BEGIN

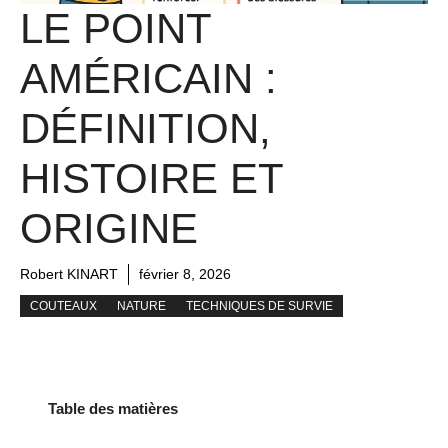
LE POINT
AMÉRICAIN :
DÉFINITION,
HISTOIRE ET
ORIGINE
Robert KINART
février 8, 2026
COUTEAUX
NATURE
TECHNIQUES DE SURVIE
Table des matières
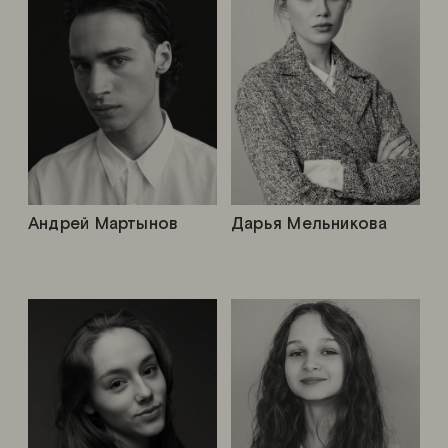
Андрей Мартынов
Дарья Мельникова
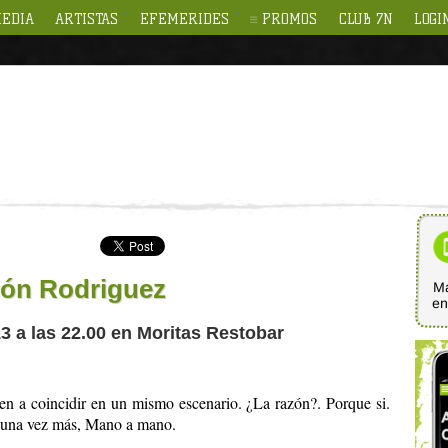
EDIA
ARTISTAS
EFEMERIDES
PROMOS
CLUB 7N
LOGI
tón Rodriguez
Ma
e
3 a las 22.00 en Moritas Restobar
n a coincidir en un mismo escenario. ¿La razón?. Porque si.
s, una vez más, Mano a mano.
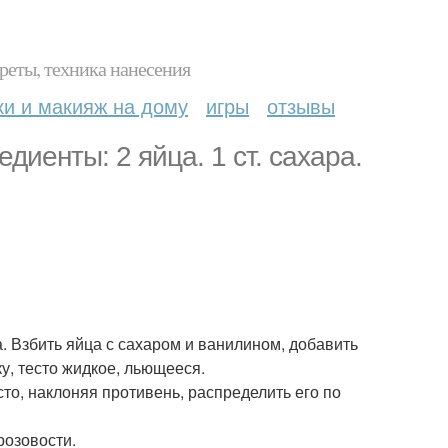
реты, техника нанесения
ки и макияж на дому
игры
отзывы
диенты: 2 яйца. 1 ст. сахара.
ка. Взбить яйца с сахаром и ванилином, добавить
у, тесто жидкое, льющееся.
то, наклоняя противень, распределить его по
розовости.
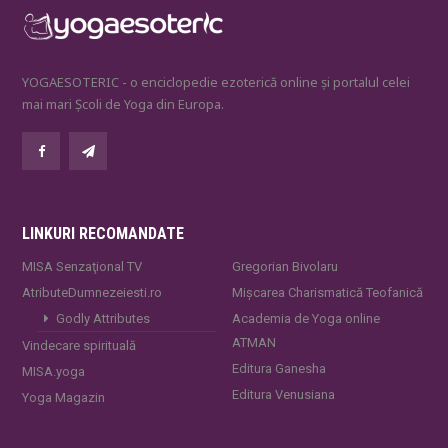
YOGAESOTERIC - o enciclopedie ezoterică online și portalul celei
mai mari Școli de Yoga din Europa.
LINKURI RECOMANDATE
MISA Senzaţional TV
Gregorian Bivolaru
AtributeDumnezeiesti.ro
Mișcarea Charismatică Teofanică
Godly Attributes
Academia de Yoga online
ATMAN
Vindecare spirituală
Editura Ganesha
MISA.yoga
Editura Venusiana
Yoga Magazin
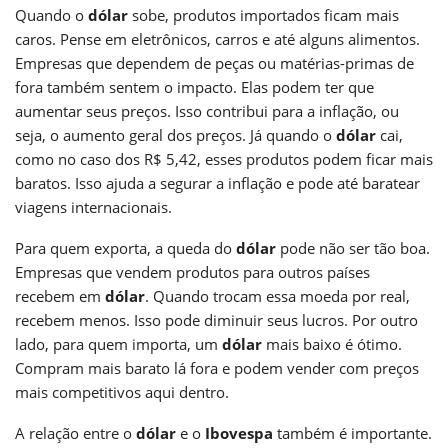
Quando o
dólar
sobe, produtos importados ficam mais
caros. Pense em eletrônicos, carros e até alguns alimentos.
Empresas que dependem de peças ou matérias-primas de
fora também sentem o impacto. Elas podem ter que
aumentar seus preços. Isso contribui para a inflação, ou
seja, o aumento geral dos preços. Já quando o
dólar
cai,
como no caso dos R$ 5,42, esses produtos podem ficar mais
baratos. Isso ajuda a segurar a inflação e pode até baratear
viagens internacionais.
Para quem exporta, a queda do
dólar
pode não ser tão boa.
Empresas que vendem produtos para outros países
recebem em
dólar
. Quando trocam essa moeda por real,
recebem menos. Isso pode diminuir seus lucros. Por outro
lado, para quem importa, um
dólar
mais baixo é ótimo.
Compram mais barato lá fora e podem vender com preços
mais competitivos aqui dentro.
A relação entre o
dólar
e o
Ibovespa
também é importante.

END

Quote the lines word for word, starting at the first line and ending at the line that contains "Yoga Magazin". Include both of those lines, and leave the pictures out.

LE POINT
AMÉRICAIN :
DÉFINITION,
HISTOIRE ET
ORIGINE
Robert KINART
février 8, 2026
COUTEAUX
NATURE
TECHNIQUES DE SURVIE
Table des matières
Андрей Мартынов
Дарья Мельникова
EDIA
ARTISTAS
EFEMERIDES
PROMOS
CLUB 7N
LOGI
tón Rodriguez
Ma
e
3 a las 22.00 en Moritas Restobar
n a coincidir en un mismo escenario. ¿La razón?. Porque si.
s, una vez más, Mano a mano.
реты, техника нанесения
ки и макияж на дому
игры
отзывы
диенты: 2 яйца. 1 ст. сахара.
ка. Взбить яйца с сахаром и ванилином, добавить
у, тесто жидкое, льющееся.
то, наклоняя противень, распределить его по
розовости.
YOGAESOTERIC - o enciclopedie ezoterică online și portalul celei
mai mari Școli de Yoga din Europa.
LINKURI RECOMANDATE
MISA Senzaţional TV
Gregorian Bivolaru
AtributeDumnezeiesti.ro
Mișcarea Charismatică Teofanică
Godly Attributes
Academia de Yoga online
ATMAN
Vindecare spirituală
Editura Ganesha
MISA.yoga
Editura Venusiana
Yoga Magazin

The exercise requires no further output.